The Unique Journey to Unlock a Donation through Private Key Recovery
Last week, an unexpected message reached me, shedding light on a community member’s dilemma with his hardware wallet. The message brought renewed hope, a chance to reclaim something that seemed irrevocably lost.
“Eddie, I’m here again. It’s been a while since I lost about a half of a bitcoin in a wallet where I lost the private key. Talking with the BLOCO community, the idea came up to get in touch with you to conduct a live broadcast trying to crack the key. If we manage to access the funds, I am willing to donate the amount to the Morning Crypto. It would be great to discuss more details about this idea. We have exchanged some messages before, but we never had the opportunity to speak personally, which would be a great honor and pleasure.”
The proposal was audacious, but the promise of a generous donation to my daily show, Morning Crypto, ignited a flame of enthusiasm in me. However, I knew the journey wouldn’t be easy. The process of recovering the private key is fussy, and live streaming could expose sensitive information to the public.
With over 25 years of experience in cybersecurity and a passion for solving cryptographic puzzles, I was more than ready to accept the challenge. Over the years, I participated in several black box pentest challenges and searches for hidden bitcoins, finding success on several occasions.
The first step was to gather all possible information about the wallet, including the address where the funds were deposited and any fragment of the seed he still possessed. Fortunately, he had noted down some words, although three of them were not listed in the BIP39, suggesting a possible notation error during the initial setup of the Ledger Nano wallet.

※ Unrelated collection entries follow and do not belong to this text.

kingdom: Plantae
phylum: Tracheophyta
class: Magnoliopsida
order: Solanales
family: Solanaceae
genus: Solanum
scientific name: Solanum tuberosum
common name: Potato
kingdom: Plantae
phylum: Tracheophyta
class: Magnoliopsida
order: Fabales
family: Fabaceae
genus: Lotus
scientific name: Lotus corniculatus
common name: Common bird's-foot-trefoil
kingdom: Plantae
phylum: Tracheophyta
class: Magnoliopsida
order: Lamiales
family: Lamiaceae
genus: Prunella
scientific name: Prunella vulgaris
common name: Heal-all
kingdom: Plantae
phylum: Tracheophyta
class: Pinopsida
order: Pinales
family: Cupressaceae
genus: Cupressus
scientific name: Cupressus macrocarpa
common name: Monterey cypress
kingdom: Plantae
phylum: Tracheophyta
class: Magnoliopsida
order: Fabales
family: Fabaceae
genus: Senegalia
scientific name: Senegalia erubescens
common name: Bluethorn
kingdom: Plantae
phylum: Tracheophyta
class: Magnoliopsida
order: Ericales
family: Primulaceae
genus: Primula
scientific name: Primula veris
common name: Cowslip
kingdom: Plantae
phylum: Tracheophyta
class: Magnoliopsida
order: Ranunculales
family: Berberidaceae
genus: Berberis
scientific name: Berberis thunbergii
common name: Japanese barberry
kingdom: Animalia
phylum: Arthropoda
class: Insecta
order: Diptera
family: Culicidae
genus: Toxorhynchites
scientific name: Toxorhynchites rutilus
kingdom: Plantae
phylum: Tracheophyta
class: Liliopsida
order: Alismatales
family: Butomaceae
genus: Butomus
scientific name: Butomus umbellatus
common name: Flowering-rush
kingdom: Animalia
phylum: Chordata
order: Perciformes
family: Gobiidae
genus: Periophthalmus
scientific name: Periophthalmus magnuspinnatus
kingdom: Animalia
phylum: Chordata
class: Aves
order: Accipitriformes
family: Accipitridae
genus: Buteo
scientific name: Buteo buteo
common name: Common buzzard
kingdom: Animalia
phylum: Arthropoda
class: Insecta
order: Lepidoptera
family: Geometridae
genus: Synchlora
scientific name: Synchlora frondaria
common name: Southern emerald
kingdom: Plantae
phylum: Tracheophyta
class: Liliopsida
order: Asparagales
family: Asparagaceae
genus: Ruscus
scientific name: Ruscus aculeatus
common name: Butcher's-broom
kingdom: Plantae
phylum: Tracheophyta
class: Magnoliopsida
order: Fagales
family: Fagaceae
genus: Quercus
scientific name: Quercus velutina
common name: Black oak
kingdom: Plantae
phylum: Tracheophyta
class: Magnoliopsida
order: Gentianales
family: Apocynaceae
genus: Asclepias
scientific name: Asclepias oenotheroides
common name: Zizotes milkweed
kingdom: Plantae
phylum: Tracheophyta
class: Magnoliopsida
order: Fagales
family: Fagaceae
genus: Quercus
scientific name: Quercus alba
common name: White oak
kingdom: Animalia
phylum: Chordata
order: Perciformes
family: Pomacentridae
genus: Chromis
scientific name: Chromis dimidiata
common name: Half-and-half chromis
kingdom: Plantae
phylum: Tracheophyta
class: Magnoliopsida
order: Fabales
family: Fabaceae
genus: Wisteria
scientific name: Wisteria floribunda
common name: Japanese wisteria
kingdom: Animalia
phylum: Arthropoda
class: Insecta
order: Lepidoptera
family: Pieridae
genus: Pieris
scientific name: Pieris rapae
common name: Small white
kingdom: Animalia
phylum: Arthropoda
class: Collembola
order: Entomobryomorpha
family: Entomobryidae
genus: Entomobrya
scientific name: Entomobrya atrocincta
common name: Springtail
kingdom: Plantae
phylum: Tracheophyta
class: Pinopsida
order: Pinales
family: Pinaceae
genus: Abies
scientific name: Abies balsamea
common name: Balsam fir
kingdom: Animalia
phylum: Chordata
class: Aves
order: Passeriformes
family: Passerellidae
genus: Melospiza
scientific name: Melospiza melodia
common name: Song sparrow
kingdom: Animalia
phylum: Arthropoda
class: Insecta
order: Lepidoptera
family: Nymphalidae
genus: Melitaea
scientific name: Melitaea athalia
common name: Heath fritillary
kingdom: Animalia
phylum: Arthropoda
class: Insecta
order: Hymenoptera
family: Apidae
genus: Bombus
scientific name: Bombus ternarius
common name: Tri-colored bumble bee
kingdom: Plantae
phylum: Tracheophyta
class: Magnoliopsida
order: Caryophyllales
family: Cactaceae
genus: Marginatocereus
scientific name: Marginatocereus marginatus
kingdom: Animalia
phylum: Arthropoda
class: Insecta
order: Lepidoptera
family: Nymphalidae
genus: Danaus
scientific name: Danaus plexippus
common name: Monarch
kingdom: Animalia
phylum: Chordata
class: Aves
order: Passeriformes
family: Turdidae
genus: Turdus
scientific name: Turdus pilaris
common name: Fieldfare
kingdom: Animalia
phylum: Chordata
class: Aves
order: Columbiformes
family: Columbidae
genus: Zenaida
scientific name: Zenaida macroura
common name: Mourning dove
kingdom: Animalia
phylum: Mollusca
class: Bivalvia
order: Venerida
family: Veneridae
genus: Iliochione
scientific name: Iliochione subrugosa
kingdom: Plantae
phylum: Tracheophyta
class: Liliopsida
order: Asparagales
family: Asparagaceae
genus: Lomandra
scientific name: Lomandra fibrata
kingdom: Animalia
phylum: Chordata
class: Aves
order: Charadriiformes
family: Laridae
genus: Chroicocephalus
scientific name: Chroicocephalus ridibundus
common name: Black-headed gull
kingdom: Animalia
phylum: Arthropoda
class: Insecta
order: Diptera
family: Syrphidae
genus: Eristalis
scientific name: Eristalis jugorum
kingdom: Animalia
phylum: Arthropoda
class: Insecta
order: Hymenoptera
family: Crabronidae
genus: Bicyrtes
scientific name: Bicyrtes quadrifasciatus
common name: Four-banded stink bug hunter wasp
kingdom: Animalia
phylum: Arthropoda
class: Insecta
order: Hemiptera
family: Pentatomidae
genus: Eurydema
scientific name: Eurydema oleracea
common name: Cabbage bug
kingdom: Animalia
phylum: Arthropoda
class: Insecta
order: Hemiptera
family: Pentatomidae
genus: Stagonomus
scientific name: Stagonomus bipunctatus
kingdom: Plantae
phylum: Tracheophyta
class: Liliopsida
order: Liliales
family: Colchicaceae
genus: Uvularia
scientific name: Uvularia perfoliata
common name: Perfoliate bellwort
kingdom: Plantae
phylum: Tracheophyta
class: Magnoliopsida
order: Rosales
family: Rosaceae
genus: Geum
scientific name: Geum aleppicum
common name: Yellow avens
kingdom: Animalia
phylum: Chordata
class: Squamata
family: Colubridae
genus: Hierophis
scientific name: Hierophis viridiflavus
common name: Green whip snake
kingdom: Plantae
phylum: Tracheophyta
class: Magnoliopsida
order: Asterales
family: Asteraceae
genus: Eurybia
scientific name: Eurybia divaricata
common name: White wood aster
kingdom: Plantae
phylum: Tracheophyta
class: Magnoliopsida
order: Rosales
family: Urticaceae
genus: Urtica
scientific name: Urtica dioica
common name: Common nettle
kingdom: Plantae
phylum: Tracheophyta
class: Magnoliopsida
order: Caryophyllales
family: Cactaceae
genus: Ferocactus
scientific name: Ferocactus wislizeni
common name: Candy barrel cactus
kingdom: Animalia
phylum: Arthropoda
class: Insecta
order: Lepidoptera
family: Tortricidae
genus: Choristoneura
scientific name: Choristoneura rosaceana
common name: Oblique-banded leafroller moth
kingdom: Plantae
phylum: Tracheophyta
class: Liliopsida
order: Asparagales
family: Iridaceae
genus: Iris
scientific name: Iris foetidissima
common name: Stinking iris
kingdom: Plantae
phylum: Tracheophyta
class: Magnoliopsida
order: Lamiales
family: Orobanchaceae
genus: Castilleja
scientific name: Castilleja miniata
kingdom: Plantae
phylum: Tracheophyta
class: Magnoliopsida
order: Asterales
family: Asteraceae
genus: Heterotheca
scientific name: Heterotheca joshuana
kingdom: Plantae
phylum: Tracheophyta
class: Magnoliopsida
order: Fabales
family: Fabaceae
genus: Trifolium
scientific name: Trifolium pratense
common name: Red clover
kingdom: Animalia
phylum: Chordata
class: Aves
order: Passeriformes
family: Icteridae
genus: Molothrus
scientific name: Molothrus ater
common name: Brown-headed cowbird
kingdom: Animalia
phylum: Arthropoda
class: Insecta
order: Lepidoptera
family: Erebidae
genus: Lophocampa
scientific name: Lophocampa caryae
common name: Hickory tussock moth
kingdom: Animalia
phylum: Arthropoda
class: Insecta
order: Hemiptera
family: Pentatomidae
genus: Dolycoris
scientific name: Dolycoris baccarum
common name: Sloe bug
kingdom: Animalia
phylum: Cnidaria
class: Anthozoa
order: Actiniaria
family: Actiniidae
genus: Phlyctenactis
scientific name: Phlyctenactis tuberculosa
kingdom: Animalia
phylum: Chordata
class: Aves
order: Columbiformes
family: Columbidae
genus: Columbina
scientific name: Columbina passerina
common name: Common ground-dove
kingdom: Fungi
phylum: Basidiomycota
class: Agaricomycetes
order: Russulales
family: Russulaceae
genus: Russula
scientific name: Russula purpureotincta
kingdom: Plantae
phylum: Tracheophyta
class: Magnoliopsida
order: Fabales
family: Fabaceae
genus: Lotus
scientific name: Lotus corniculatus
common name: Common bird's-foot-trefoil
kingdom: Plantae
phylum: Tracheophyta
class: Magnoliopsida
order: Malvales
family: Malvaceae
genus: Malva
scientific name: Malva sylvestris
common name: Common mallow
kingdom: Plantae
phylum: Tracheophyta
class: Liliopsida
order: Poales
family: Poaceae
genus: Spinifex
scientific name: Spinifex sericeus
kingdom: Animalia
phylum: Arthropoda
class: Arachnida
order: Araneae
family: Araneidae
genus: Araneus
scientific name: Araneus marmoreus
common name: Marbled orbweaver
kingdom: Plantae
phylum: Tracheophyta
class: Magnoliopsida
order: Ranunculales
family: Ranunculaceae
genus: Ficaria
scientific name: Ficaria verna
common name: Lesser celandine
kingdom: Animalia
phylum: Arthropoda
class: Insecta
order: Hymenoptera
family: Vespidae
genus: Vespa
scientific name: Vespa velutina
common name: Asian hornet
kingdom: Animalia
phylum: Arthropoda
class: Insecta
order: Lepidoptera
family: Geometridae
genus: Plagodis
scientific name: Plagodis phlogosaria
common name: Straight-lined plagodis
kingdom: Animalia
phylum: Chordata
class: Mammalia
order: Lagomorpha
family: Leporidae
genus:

I knew I needed to explore all possibilities in a world where every detail could be the key to solving a mystery. Based on the extensive documentation available on how Ledger works with BIP39 and digit verification validation, I began to develop a plan.
I turned to online resources and my own arsenal of old codes to create a Python script that could speed up the process. Inspired by a similar challenge proposed by Alistair Milne on Twitter a few years ago and solved by John Cantrel, I began coding, focusing on three crucial aspects: the deposit address of the funds, the incomplete seed, and the type of hardware wallet used.
During the process, I realized that Ledger had a peculiarity that could be seen as a UX flaw: some words looked very similar on the display, enabling mistakes by the user.
I dedicated a significant amount of time to researching paronyms that could create confusion on the Ledger interface by identifying potential candidate words that could save valuable processing time.
Following an initial phase of detailed preparation, I began coding and developing multiple script versions to enhance performance and efficiency, exploring techniques ranging from parallel processing to GPU utilization. The second iteration of the script incorporated the process into threads; however, it did not perform satisfactorily on my computer. The third version, in turn, employed parallel processing, a strategy that proved to be quite promising, especially when considering implementation in a distributed infrastructure.
Although later discarded, the final conception aimed to execute all operations on the GPU, initially through PyTorch-cuda and later using OpenCL on my Linux system. This approach, however, would require a considerable investment in the development of kernels for SHA256, as well as for the BIP32 and BECH32 protocols. Despite the magnitude of the task — over 8.5 billion interactions, specifically 8,589,934,592, a figure significantly smaller than the challenge faced by John Cantrel (1 trillion interactions) — I kept confidence that, with the identification of promising paronyms, it would be possible to reduce several million potential interactions.
The journey was arduous, with several attempts failing to find the correct wallets. However, with persistence and gradually expanding the search scope, I finally found a list of valid candidate seeds containing over 10.7 million native Segwit addresses.
The moment of truth arrived, and with a pounding heart, I executed the search script. Emotion took over when the addresses were successfully found, marking the end of an intense weekend and the beginning of a well-deserved celebration.
The full code is open-source and can be found on my Github.
Conclusion and Valuable Tips
This journey not only resulted in achieving victory but also served as a powerful reminder of the importance of security and self-custody in the world of cryptocurrencies. To help avoid such dilemmas in the future, I would like to share some tips that I highlight frequently on Morning Crypto:
- As discussed in some episodes, always write down your seed words on paper, preferably on metal.
- After setting up your hardware wallet, reset it and recover the entire seed to avoid situations like the one described above.
- Consider having more than one hardware wallet for contingencies.
- Keep backups of your seed in different places; a single copy is insufficient.
- Remember: “Not your keys, not your coins”. Exchanges are neither banks, secure wallets, or your friends.
- Practice self-custody of your Bitcoin, an essential tool to preserve your freedom, self-sovereign and financial autonomy in the digital world.
I would like to express my deep gratitude to the generous community member who trusted me to solve this challenge.